There was an exchange here not too long ago about the way music made by and for young people may not speak in the same way if heard first when youth is getting pretty small in the rear-view mirror. That middle-aged-or-older person may like and/or appreciate it, but not take it to heart as might have been the case in youth.
That probably describes my view of the first two Pink Floyd albums. I didn't hear them when they were released in late 1967 and mid-1968, though I think they were reasonably popular among the people I knew. The first of the group's albums I heard was 1969's Ummagumma. I liked it, or at least parts of it, and have liked a good deal of their music since, though I wouldn't say I'm a zealous fan. Several years ago I picked up used CD copies of their first two albums and only recently gave them a good listen.
The Piper At the Gates of Dawn
This album is "psychedelic" in the sense that it makes use of sonic and lyrical devices meant to strike the listener as strange, off-kilter, mysterious, dreamy, maybe absurd and disorienting, and just plain weird. It's also psychedelic in the sense that the songwriter was very much into hallucinogens, about which more in a moment.
Much of that sort of thing from the same time sounds a bit silly now, maybe a lot silly. But this album doesn't sound any more dated than, for instance, a Beatles song like "Lucy In the Sky With Diamonds." It's more musically accomplished and complex than I expected; it's whimsical, inventive, very tuneful, and very well-performed and produced.
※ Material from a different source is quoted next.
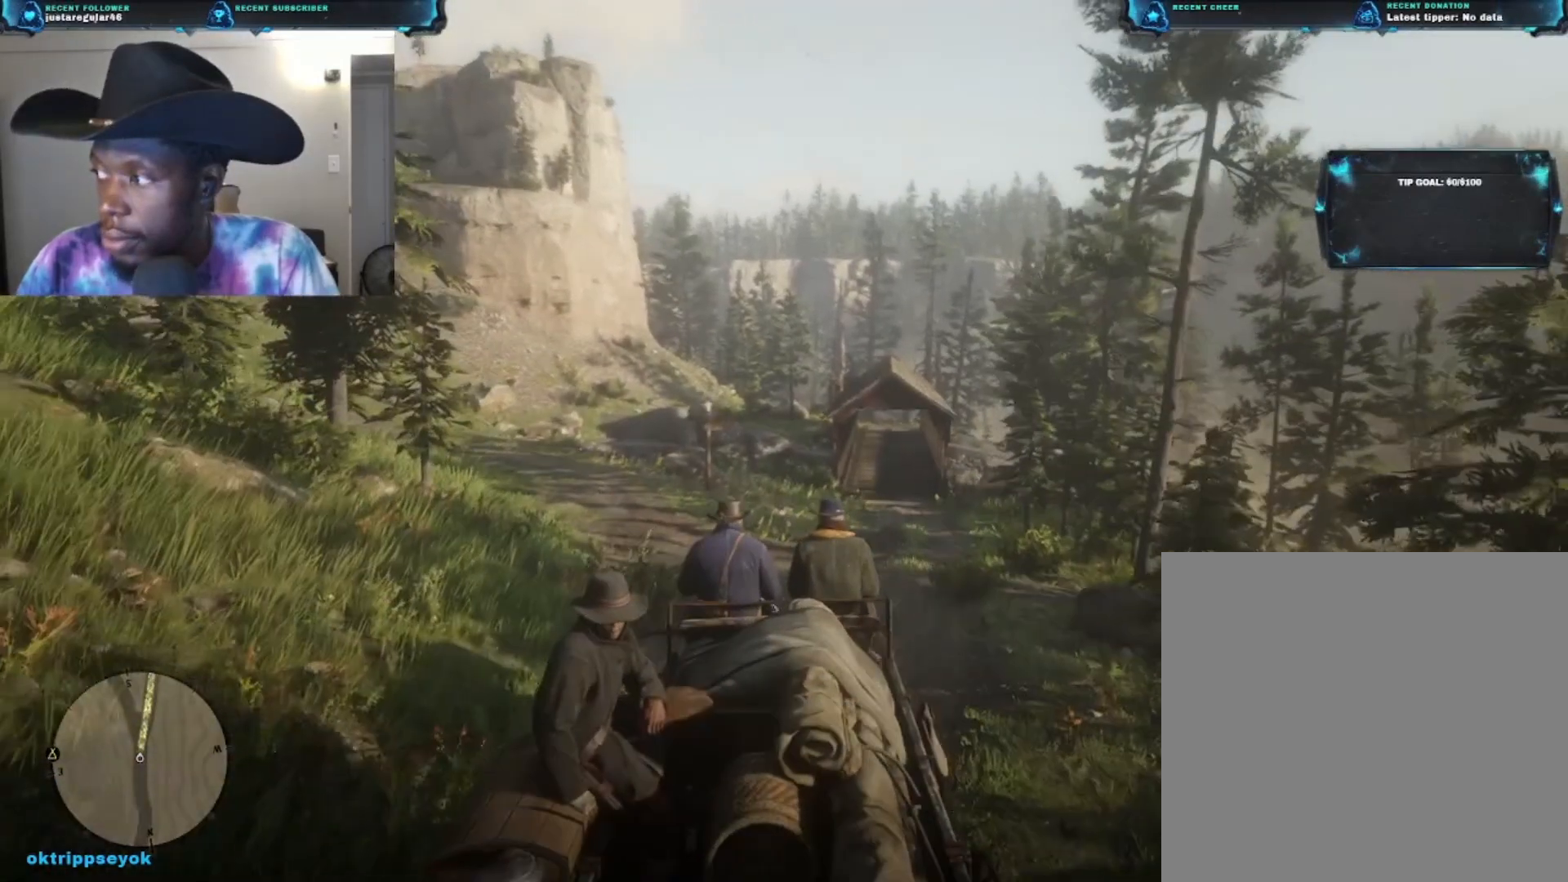
{"buttons": [], "left_stick": "up", "right_stick": "center", "events": []}
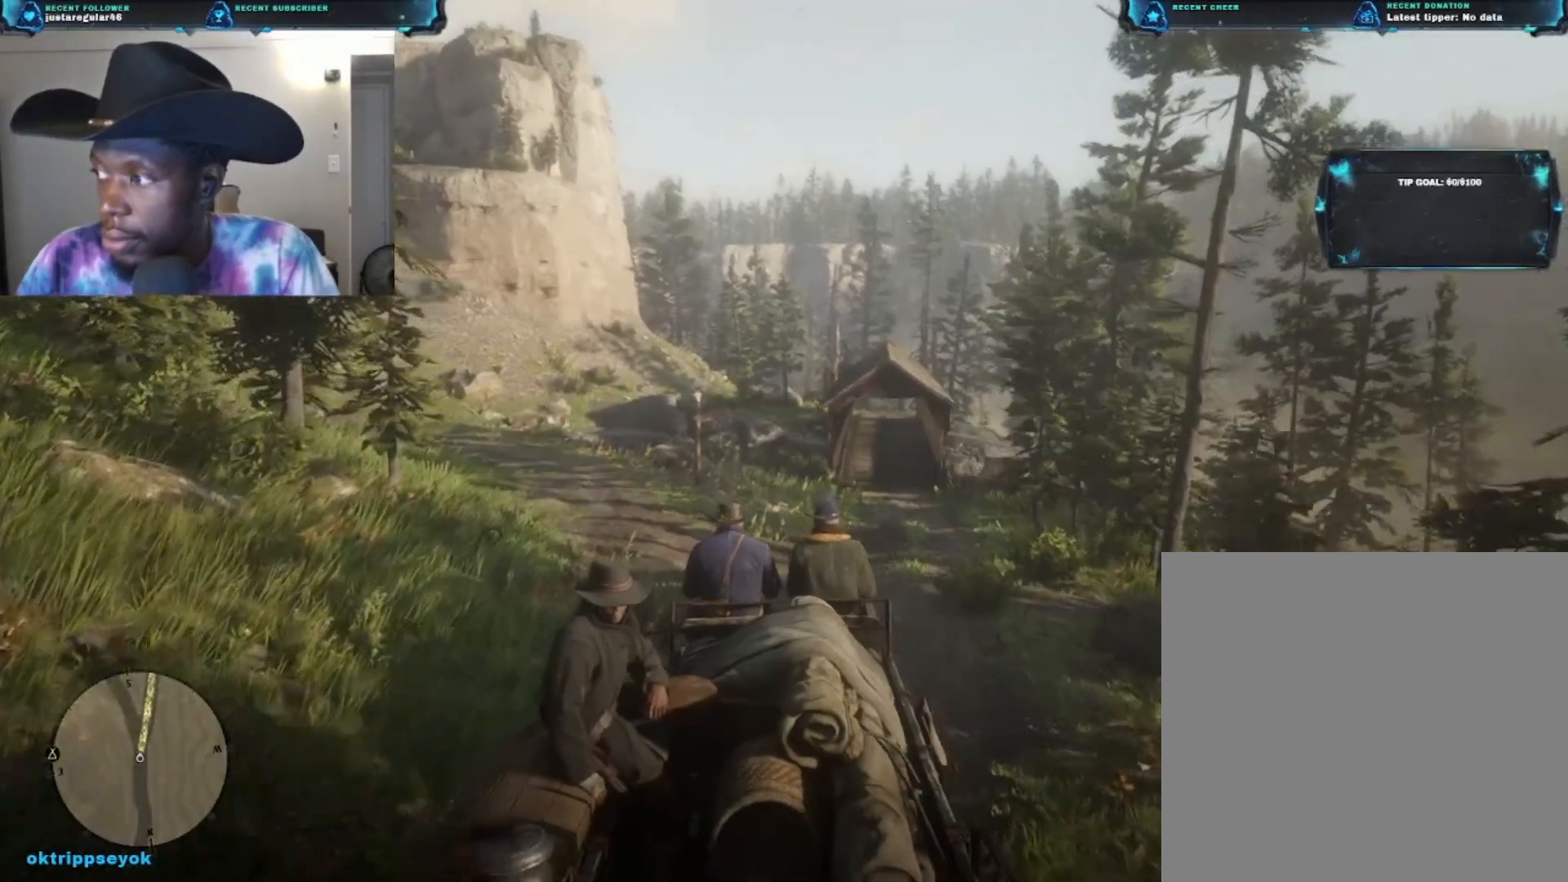
{"buttons": [], "left_stick": "up", "right_stick": "center", "events": []}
The lyrics are mostly playful and nonsensical, or close to it. But I don't think it's only my imagination suggesting that there is some sort of unpleasant undercurrent there. Maybe it's a faint hint of menace. Or maybe it's just a slightly disoriented quality.
Having written the preceding couple of sentences, I looked at the AllMusic reviews of the album. It's definitely not just me. A number of the user reviews (that is, ones not written by AMG) say things along these lines:
Most explicitly, the final track Bike, which not only closes the album on an unnerving note and is the scariest part of the record, it's also it's weirdest. And outside of Bike, there's also a certain at times uneasy undercurrent to this album that gives you the impression that amidst all the wonder and bliss it can come crashing down into insanity at any moment….
Here's a link to the lyrics of "Bike." Seems harmless enough, doesn't it? And I can't say that the music is particularly eerie or menacing. But another AMG user says "Oh my, what a creepy song that is." You can go over to YouTube and hear it for yourself.
As everyone with any interest in this group at all knows, most of the songs were written by Syd Barrett, one of the original four members of the group. I knew it, but had not realized the extent to which Piper is a Syd Barrett album. He is the writer, singer, and guitarist; the group could have been called Syd and the Saucers or something. He had a mental breakdown, drug-linked if not drug-caused, and left or was expelled from the group soon after this first album. And maybe that knowledge is the real reason that people sense that uneasy quality. His breakdown pretty well ended his musical career. It's a terribly sad story, even sadder to me now that I know what a talent he was.
Would I have loved this album when I was nineteen? Probably. But then, as I discovered after listening to my copy (a used CD purchased some ten years ago), the original U.S. release, which I would have heard back then, is missing two significant tracks. In any case, today I find it more interesting as history than as art.
A Saucerful of Secrets
I think many people who really liked Piper were disappointed in the group's next album. Barrett is almost gone, contributing as a writer only the album's final disturbing and disintegrating track, the very misleadingly titled "Jugband Blues":
It's awfully considerate of you to think of me here
And I'm almost obliged to you for making it clear that I'm not here
That one, too, you can hear on YouTube.
David Gilmour, who would soon become an essential part of the group, was on board at this point but was still more or less just Barrett's replacement on guitar. The whole flavor of the album is different, and it's much less unified. You can hear quite clearly the ways in which the band would develop in the future. What was light and whimsical (except maybe for that uneasy undertone) on Piper has become more straightforwardly heavy and dark. The sardonic and abrasive anti-war "Corporal Clegg," written by Roger Waters, wouldn't have been out of place on The Wall. The 12-minute title track is just plain scary, the kind of thing you'd play as a Halloween sound effect for trick-or-treaters (though it does lighten up in the last few minutes). I used to think "Set the Controls For the Heart of the Sun" was frightening: the riff seems to me a bit sinister, and I assumed that the words, which I couldn't understand, were about some sort of astronautical suicide mission. (It's actually about watching a sunrise.) Two songs by Richard Wright provide brighter spots, being relatively conventional and quite pretty pop songs, with a dreamy quality that would continue to surface at times in the group's future work.
Would I have liked this one? Not so very much, I think, on the whole. But I might have loved Richard Wright's "See-saw."